● TEXTO DO DOCUMENTO:
────────

O Sino que desdobra as Horas
Faz hoje 20 dias que estou em isolamento, mas não é a passagem do tempo em casa que me desgasta. Tenho a grande felicidade de poder estar em casa com trabalho e mais 67 formas de me entreter, uma varanda para apanhar ar e comida que não tive de acumular em altura nenhuma. E sempre fui sossegada. Dêem-me uma manta e um livro.
Só que.
Enquanto o tempo come os dias, a doença come as pessoas. E cada vez mais vamos conhecer alguém que conhece alguém que está doente ou em situação de risco (a quem vai faltar um ventilador que é uma chance?). Sabemos o poder que temos nas mãos ao escolher recolher-nos, mas só podemos fazer essa escolha por nós, mais ninguém, portanto a doença avança sobre quem a menospreza saindo para passear, sobre quem tem mesmo de sair, sobre quem (mesmo sem sair) tem contacto com os idiotas do primeiro caso e os valentes do segundo.

────────

● DADOS EXTRAÍDOS:
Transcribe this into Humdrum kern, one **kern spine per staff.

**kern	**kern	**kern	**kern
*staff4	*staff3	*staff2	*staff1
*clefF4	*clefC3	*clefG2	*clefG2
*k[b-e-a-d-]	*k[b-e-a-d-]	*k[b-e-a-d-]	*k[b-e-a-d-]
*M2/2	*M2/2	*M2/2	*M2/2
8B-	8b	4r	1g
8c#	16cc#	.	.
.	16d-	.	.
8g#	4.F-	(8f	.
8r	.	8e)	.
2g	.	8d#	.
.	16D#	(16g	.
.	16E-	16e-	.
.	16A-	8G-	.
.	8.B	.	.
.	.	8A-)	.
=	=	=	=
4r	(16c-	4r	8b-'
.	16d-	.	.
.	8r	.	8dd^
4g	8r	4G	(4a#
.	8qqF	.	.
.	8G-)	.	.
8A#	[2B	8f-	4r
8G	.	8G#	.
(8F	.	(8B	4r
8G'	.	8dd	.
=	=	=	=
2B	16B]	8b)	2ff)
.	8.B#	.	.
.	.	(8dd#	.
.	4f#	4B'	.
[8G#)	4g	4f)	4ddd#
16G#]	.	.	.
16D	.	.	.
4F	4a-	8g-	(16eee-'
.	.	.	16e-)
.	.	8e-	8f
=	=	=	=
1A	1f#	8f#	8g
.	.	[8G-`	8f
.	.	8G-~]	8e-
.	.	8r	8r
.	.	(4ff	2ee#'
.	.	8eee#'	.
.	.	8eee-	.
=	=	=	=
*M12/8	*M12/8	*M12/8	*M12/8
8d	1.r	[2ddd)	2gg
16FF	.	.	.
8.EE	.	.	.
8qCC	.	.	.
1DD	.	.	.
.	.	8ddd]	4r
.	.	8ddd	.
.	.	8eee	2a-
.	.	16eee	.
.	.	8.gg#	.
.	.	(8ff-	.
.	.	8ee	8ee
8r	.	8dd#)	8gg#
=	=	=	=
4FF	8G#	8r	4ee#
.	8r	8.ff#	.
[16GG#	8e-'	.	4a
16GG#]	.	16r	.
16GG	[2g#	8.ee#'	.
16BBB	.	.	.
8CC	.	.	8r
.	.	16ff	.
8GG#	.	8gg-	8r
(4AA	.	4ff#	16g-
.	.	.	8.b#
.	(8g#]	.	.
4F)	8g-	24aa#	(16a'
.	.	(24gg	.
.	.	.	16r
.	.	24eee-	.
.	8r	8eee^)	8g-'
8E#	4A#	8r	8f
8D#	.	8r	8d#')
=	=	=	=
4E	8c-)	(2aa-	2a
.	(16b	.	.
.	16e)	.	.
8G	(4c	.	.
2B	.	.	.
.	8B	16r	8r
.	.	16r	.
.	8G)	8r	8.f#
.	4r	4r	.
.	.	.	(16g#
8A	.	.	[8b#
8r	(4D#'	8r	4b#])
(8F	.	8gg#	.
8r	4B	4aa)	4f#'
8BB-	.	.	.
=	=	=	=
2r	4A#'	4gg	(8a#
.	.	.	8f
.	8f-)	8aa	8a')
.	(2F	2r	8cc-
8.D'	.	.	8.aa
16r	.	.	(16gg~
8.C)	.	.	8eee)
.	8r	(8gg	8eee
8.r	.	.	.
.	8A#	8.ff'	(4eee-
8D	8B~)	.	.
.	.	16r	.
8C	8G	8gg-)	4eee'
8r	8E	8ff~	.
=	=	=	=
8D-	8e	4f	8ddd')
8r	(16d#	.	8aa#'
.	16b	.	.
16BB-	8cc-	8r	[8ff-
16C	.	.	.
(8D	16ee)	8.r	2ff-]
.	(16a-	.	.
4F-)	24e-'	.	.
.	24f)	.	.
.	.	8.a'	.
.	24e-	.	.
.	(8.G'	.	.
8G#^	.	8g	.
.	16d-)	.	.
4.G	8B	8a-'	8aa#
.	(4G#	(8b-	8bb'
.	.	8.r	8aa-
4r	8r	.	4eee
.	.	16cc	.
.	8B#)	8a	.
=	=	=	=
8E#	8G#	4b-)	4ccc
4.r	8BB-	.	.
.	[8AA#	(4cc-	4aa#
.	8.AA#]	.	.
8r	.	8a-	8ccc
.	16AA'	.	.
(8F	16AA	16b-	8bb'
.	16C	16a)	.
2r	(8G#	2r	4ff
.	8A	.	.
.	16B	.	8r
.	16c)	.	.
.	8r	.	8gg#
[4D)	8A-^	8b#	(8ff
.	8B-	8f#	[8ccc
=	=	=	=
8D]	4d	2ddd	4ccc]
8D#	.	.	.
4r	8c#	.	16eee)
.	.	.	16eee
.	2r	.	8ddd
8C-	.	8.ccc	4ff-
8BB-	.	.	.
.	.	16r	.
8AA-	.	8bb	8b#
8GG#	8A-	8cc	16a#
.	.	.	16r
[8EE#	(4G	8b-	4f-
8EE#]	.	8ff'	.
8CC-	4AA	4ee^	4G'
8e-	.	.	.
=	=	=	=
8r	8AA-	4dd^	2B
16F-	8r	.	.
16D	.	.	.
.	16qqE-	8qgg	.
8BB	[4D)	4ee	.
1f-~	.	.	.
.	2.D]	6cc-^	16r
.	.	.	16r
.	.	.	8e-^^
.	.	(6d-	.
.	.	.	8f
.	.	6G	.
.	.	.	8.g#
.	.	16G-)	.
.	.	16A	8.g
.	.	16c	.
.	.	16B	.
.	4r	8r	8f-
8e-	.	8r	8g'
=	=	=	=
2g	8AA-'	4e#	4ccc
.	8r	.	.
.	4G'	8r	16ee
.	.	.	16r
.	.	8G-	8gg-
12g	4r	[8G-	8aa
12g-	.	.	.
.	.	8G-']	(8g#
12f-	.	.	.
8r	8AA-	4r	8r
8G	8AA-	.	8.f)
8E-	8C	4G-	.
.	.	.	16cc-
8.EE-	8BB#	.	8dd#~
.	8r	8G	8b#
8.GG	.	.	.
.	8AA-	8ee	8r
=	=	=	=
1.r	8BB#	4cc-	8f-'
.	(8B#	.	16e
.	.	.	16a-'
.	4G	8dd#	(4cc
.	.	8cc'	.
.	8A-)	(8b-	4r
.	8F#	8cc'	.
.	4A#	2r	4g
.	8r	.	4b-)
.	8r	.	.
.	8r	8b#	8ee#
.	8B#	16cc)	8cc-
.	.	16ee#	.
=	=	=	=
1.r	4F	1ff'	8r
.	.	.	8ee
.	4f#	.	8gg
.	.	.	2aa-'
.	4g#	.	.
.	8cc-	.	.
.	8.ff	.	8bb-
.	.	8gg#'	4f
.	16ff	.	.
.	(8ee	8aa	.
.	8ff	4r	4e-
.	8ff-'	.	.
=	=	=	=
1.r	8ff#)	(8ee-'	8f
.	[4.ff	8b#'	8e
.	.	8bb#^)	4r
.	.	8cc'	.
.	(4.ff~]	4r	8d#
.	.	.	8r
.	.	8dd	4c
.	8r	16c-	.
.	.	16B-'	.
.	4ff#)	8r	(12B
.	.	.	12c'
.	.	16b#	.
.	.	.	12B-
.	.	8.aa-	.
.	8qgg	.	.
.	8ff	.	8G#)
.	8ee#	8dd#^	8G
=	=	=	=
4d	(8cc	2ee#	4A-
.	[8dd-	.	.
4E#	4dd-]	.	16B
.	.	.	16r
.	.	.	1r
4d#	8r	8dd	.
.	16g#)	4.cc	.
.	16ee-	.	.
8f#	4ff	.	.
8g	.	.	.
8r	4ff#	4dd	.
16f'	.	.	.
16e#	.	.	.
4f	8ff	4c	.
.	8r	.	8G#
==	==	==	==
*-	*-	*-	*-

────────

● REQUISITOS DO EXERCÍCIO:
A – No texto sobre o isolamento, há quantos dias está em isolamento quem escreve?
B – Prolongue o texto sobre o isolamento a partir da última frase apresentada.
As linhas provêm de outra fonte.

● RESPOSTAS:
A – Há 20 dias.

B –
Desenganem-se se acharem que por estarem em casa – ou serem ‘tão’ saudáveis - são intocáveis. Toca a todos de formas diferentes e às vezes a forma mais cruel não é apanhar a doença, é viver com as suas consequências.
Por isso.
Em casa, riam, vivam, conversem, façam piadas, joguem, divirtam-se.
Aproveitem todos os momentos, todos os detalhes.
Não porque são imunes aos efeitos ou ignorantes dessa realidade. Mas porque, precisamente por não serem, devem a vocês mesmos a missão de serem felizes entre os pingos da pandemia.
De cada vez que sino toca a marcar mais uma hora, é menos uma para isto acabar. Sempre que desdobram, mas não dobram, ganhamos outra vez.